Assignment:
A word-for-word retyping of the listing below is required, with the pictures dropped.

Information provided:
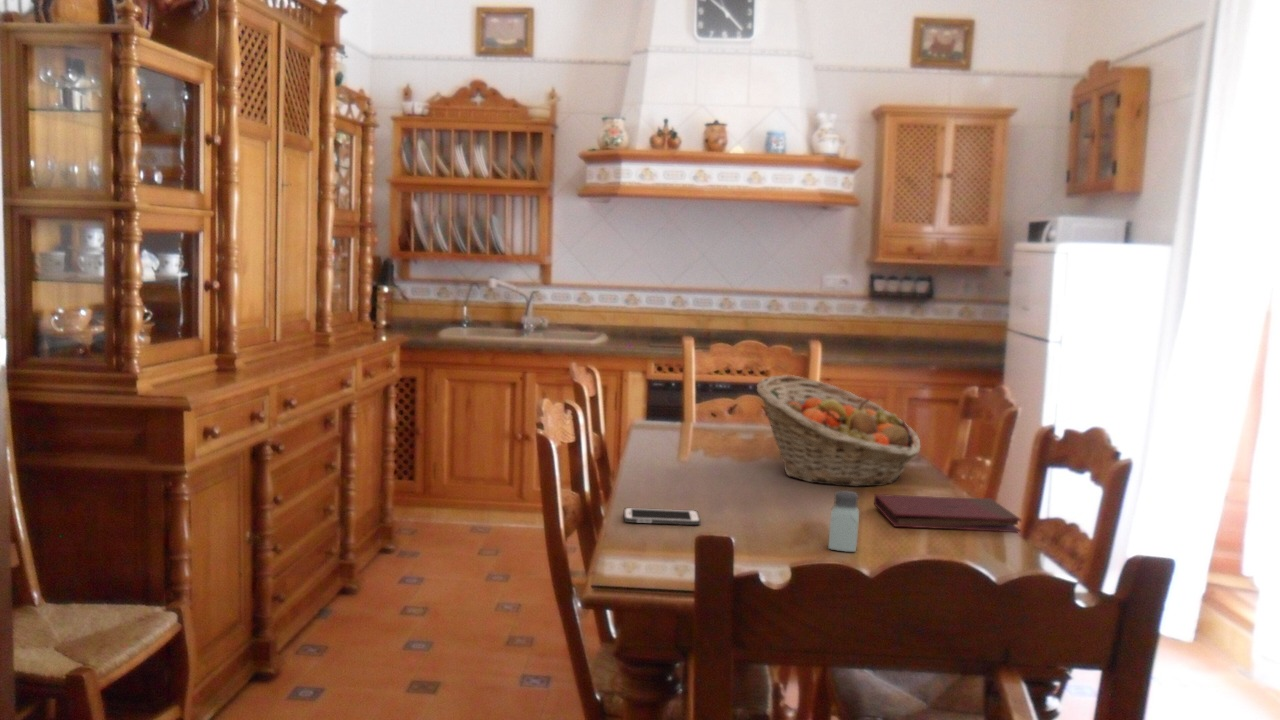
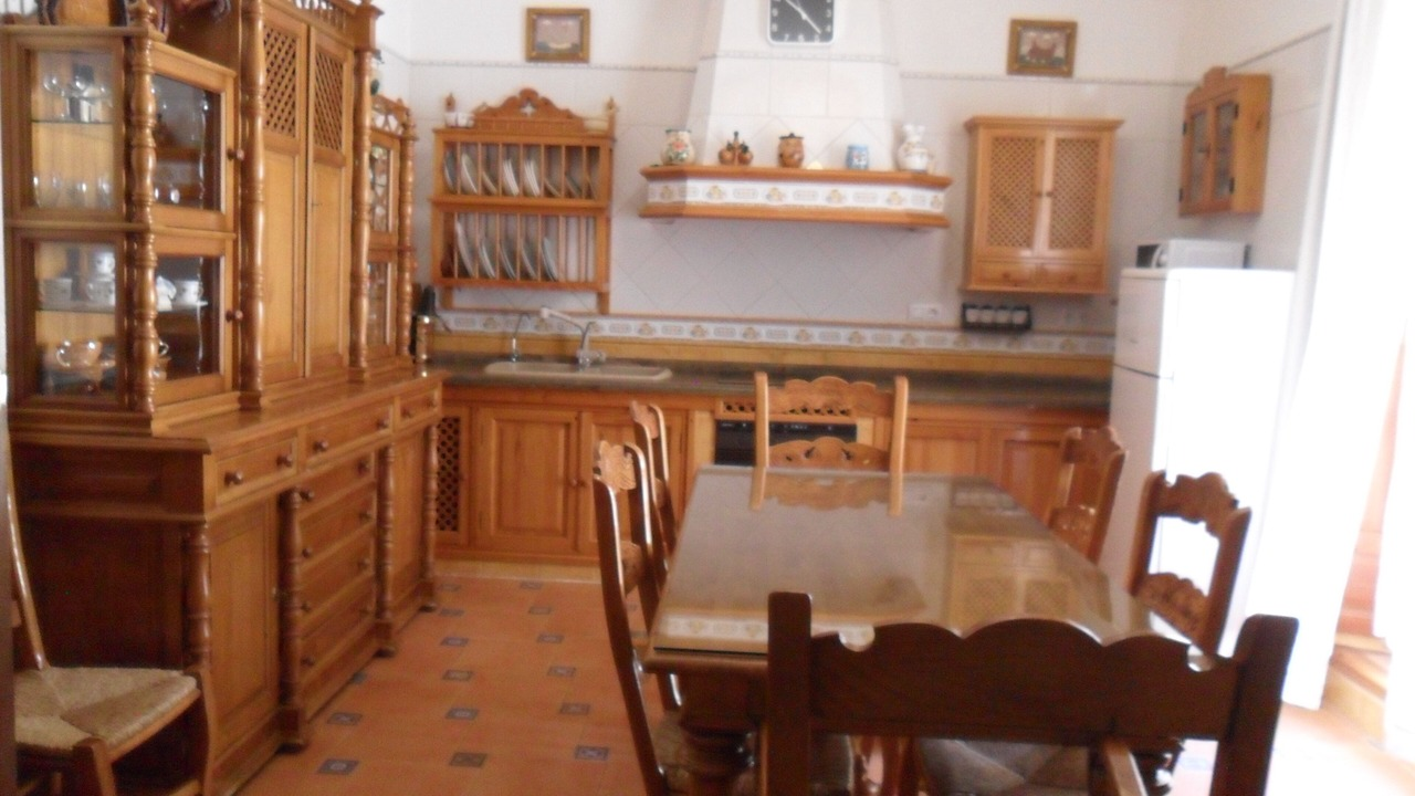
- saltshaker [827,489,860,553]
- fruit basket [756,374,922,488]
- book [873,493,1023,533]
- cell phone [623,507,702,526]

Reply:
- saltshaker [827,489,860,553]
- fruit basket [756,374,922,488]
- book [873,493,1023,533]
- cell phone [623,507,702,526]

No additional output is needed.